Key points in plain English

  • Child Benefit itself is not capped by number of children. You can still claim Child Benefit for all your children, and rates are set per child each year.
  • What people call the “child benefit cap” is normally the two‑child limit on the child element of Universal Credit (and similar means‑tested benefits), which meant support was only paid for the first two children in most new claims.
  • This two‑child limit has now been scrapped from April 2026 , so families will again receive a child element for each child, not just the first two.

What the “two‑child cap” actually was

When politicians or forums talked about the “two‑child benefit cap” , they were usually referring to:

  • A rule in Universal Credit (and some legacy benefits) that limited the child element to two children per family for most new births or claims.
  • It did not stop Child Benefit payments for third or later children; it limited the means‑tested top‑up that lower‑income families get via Universal Credit.

Campaigners argued that this pushed larger low‑income families into deeper poverty, because benefit income stayed flat even as family size grew.

What has changed recently

  • In the 2025 Budget , the government announced that the two‑child limit will be removed from April 2026.
  • From that date, families with three or more children on Universal Credit will again receive an extra child element for each additional child , not just the first two.

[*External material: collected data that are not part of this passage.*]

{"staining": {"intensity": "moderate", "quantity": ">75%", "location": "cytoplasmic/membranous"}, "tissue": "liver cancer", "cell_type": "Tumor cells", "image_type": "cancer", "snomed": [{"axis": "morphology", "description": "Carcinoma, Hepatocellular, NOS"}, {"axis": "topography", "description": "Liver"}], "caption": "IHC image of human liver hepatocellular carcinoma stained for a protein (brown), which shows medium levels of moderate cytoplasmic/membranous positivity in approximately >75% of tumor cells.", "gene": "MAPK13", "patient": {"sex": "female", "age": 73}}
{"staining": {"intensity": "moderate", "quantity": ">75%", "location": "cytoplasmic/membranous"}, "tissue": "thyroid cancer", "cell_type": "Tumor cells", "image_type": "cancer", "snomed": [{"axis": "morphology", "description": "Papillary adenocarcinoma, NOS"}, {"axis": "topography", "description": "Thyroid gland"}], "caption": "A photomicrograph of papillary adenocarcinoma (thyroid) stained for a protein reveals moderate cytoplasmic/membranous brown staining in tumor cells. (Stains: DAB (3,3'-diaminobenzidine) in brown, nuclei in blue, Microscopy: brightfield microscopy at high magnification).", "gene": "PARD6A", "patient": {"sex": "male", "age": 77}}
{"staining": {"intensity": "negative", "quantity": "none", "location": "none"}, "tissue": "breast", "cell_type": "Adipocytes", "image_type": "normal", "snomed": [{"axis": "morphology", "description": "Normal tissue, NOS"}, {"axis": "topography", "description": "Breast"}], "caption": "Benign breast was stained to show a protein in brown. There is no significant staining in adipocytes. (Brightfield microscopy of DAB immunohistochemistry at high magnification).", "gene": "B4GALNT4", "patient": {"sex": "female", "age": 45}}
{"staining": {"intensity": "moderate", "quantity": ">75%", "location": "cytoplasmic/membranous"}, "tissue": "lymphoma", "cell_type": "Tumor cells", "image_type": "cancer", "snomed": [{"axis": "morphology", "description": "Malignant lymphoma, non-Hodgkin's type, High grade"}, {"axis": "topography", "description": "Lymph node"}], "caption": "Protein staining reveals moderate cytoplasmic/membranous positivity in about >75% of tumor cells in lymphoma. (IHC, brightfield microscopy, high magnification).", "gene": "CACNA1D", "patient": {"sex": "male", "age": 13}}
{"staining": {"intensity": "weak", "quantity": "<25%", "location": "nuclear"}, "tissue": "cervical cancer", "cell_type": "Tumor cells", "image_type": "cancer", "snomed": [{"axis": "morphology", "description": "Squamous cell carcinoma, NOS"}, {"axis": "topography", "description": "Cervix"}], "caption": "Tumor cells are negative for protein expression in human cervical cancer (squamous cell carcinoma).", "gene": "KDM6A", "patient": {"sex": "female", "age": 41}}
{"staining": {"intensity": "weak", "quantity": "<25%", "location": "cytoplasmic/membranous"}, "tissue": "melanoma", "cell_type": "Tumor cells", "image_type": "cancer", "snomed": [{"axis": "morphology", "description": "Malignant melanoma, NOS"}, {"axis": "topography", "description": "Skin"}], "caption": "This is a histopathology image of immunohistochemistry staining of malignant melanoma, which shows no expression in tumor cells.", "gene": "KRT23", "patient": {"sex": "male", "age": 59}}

Separately, standard Child Benefit rates are also rising slightly from April 2026 , with a CPI‑linked increase (for example, the eldest‑child weekly rate going up by about 3.8%).

Why everyone is confused

Even money experts note that people mix up three different ideas:

  • Child Benefit – a payment for each child, not capped by number, but clawed back via the High Income Child Benefit Charge once an individual earns over a certain threshold.
  • Two‑child limit – the rule (often called the “child benefit cap”) that restricted the child element in Universal Credit to two children, now being abolished from April 2026.
  • Benefit cap – a separate overall limit on the total amount of certain benefits a household can receive, which is different again from the two‑child rule.

Quick forum‑style takeaway

When people ask “what is the child benefit cap?”, they’re almost always talking about the two‑child limit in Universal Credit , not Child Benefit itself. That limit only hit families on low incomes and is now due to end from April 2026 , while Child Benefit continues to be paid per child (subject to the high‑income tax charge for better‑off households).

Bottom note: Information gathered from public forums or data available on the internet and portrayed here.